Lena's background is intriguing right from the start. Her memories obsessively focus on how she survived a plane crash and was raised in a tropical rain forest by a mothering ape. When she was returned to "civilization," she was fostered by a couple in Syracuse. Her foster mother is prickly and fragile. Lena has gotten to the point in her life when she needs -- like food and water -- to know about her origin. It seems that the way to her own personal answers is to step out of her work cocoon into the real world.
Lena must venture into a real crime scene. She must battle a nosy, persistent reporter. She feels strangely aligned with a schizophrenic who lives in her building. Her knuckleheaded estranged husband, who left her for another woman -- actually, several other women -- wants to come back into her life. A detective is showing romantic interest in her. A co-worker is behaving suspiciously. Lena must overcome this stressful jumble to make herself whole.

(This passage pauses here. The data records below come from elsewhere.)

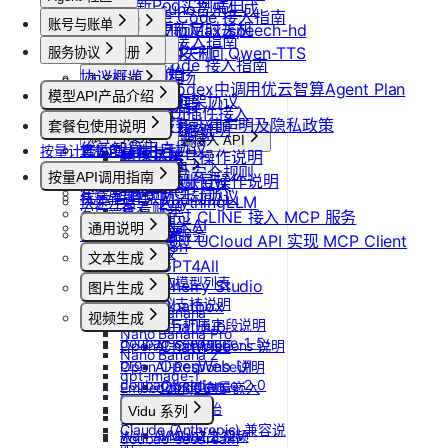
更新Pod实例端口
suno音乐生成
Claude Code 接入指南
账号与账单
产品介绍
设置/更新定时关机
MiniMax/speech-hd
Codex 接入指南
产品介绍
取消定时关机
通义千问 Qwen-TTS
服务协议
控制台操作
账号注册
OpenCode 接入指南
快速开始
协议概览
Agent广场
注册流程
计费说明
实名认证
如何在codex中调用优云智算Agent Plan
模型API产品介绍
优云智算服务框架协议
操作指南
注销账号
升配与续费
认证概览
团队管理
ComfyUI插件接入
模型API服务
优云智算云服务法律声明及隐私政策
模型配置
套餐包使用说明
到期与数据说明
个人认证
团队功能概览
账单与发票
常见客户端接入 API
优云智算用户协议
按量计费说明
套餐包快速上手
高校认证
管理员账号操作说明
账号充值
Dify
MCP 说明
优云智算云平台安全规则
套餐计费逻辑
企业认证
按量API调用指南
团队成员账号操作说明
RAGFlow
提现规则
MCP 简介
套餐用量统计
优云智算激励活动协议
AnythingLLM
快速开始
查看账单
客户端接入
通过 CLINE 接入 MCP 服务
纳米AI
通用说明
开具发票
OpenClaw 云端服务
通过 UCloud API 实现 MCP Client
n8n
认证鉴权
文本生成
GPT4All
错误码
如何获取模型列表
Cherry Studio
图片生成
模型协议支持说明
Chatbox
Nano Banana
视频生成
API支持与扩展字段说明
ChatHub
Nano Banana Pro
doubao-seedance-1-5-
ChatWise
OpenAI-Completions 说明
Nano Banana 2
pro
OpenWeb UI
OpenAI-Response说明
gpt-image-1
doubao-seedance-2-0
Obsidian
Embeddings 向量嵌入
gpt-image-1.5
Gemini 快速开始
Vidu 系列
gpt-image-2
Claude (Anthropic) 兼容说
Wan-AI/Wan2.2-I2V
Vidu/文生视频
doubao-seedream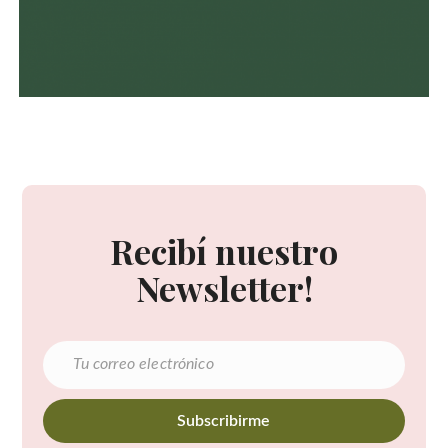
Recibí nuestro
Newsletter!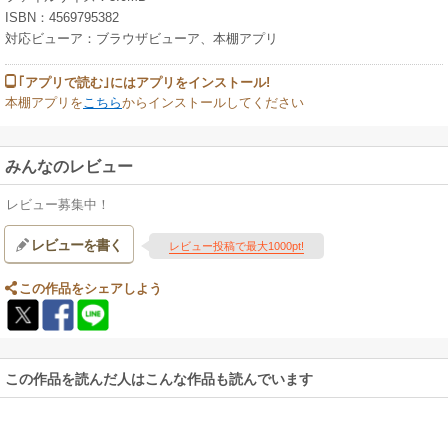
ISBN：4569795382
対応ビューア：ブラウザビューア、本棚アプリ
｢アプリで読む｣にはアプリをインストール!
本棚アプリを
こちら
からインストールしてください
みんなのレビュー
レビュー募集中！
レビューを書く
レビュー投稿で最大1000pt!
この作品をシェアしよう
この作品を読んだ人はこんな作品も読んでいます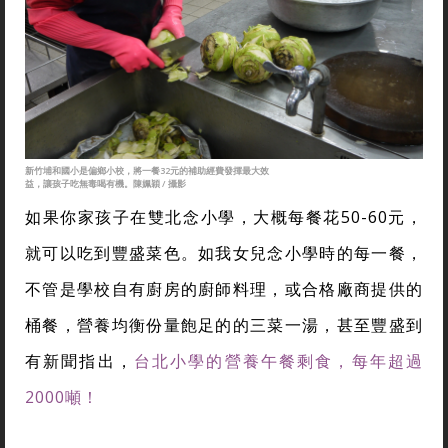
新竹埔和國小是偏鄉小校，將一餐32元的補助經費發揮最大效
益，讓孩子吃無毒喝有機。陳姵穎 / 攝影
如果你家孩子在雙北念小學，大概每餐花50-60元，
就可以吃到豐盛菜色。如我女兒念小學時的每一餐，
不管是學校自有廚房的廚師料理，或合格廠商提供的
桶餐，營養均衡份量飽足的的三菜一湯，甚至豐盛到
有新聞指出，
台北小學的營養午餐剩食，每年超過
2000噸！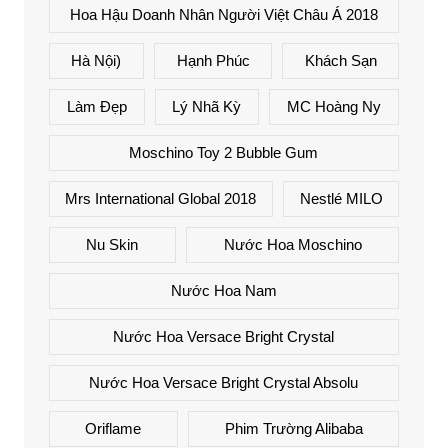
Hoa Hậu Doanh Nhân Người Việt Châu Á 2018
Hà Nội)
Hạnh Phúc
Khách Sạn
Làm Đẹp
Lý Nhã Kỳ
MC Hoàng Ny
Moschino Toy 2 Bubble Gum
Mrs International Global 2018
Nestlé MILO
Nu Skin
Nước Hoa Moschino
Nước Hoa Nam
Nước Hoa Versace Bright Crystal
Nước Hoa Versace Bright Crystal Absolu
Oriflame
Phim Trường Alibaba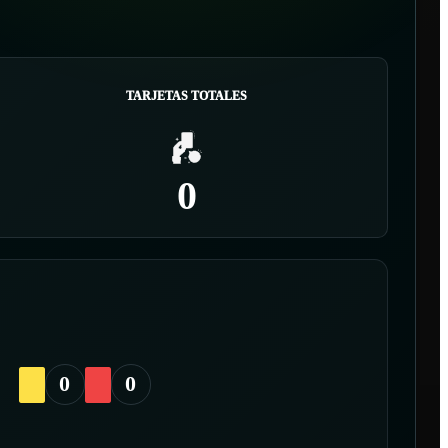
TARJETAS TOTALES
0
0
0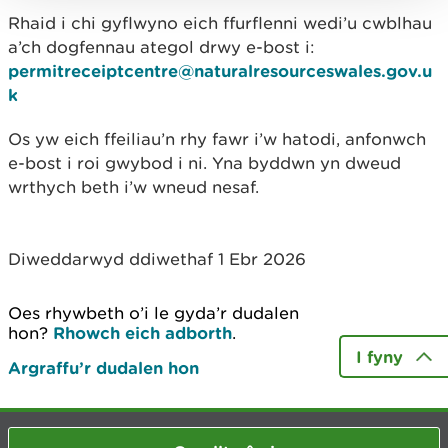
Rhaid i chi gyflwyno eich ffurflenni wedi’u cwblhau
a’ch dogfennau ategol drwy e-bost i:
permitreceiptcentre@naturalresourceswales.gov.u
k
Os yw eich ffeiliau’n rhy fawr i’w hatodi, anfonwch
e-bost i roi gwybod i ni. Yna byddwn yn dweud
wrthych beth i’w wneud nesaf.
Diweddarwyd ddiwethaf 1 Ebr 2026
Oes rhywbeth o’i le gyda’r dudalen
hon?
Rhowch eich adborth
.
I fyny
Argraffu’r dudalen hon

Abu-Jaber, with her striking and poetic prose, uses the wintery motif well. As Lena proceeds with the case and an understanding of herself, the world around her begins to thaw and her ability to speak her thoughts improves. Lena goes from trying to be what everyone else wants her to be -- and not succeeding very well -- to allowing her real self to emerge. It takes her most of the book to finally say, "It's about me."
Here's a taste:
That evening after work, the moonlight is flat and silvery as fish bones; it floats in the darkness, a cage of ribs. There's something weird in the air, in that bone of a moon. The wind flashes through the fabric of my coat, freezing me. At the door to my apartment, it feels as if something is standing just on the other side of the door. I put my hand out and watch it turn the knob. There's nothing on the other side of the door, of course.You will either really like this book, as I did, or it will annoy the heck out of you; Lena's character drives this book.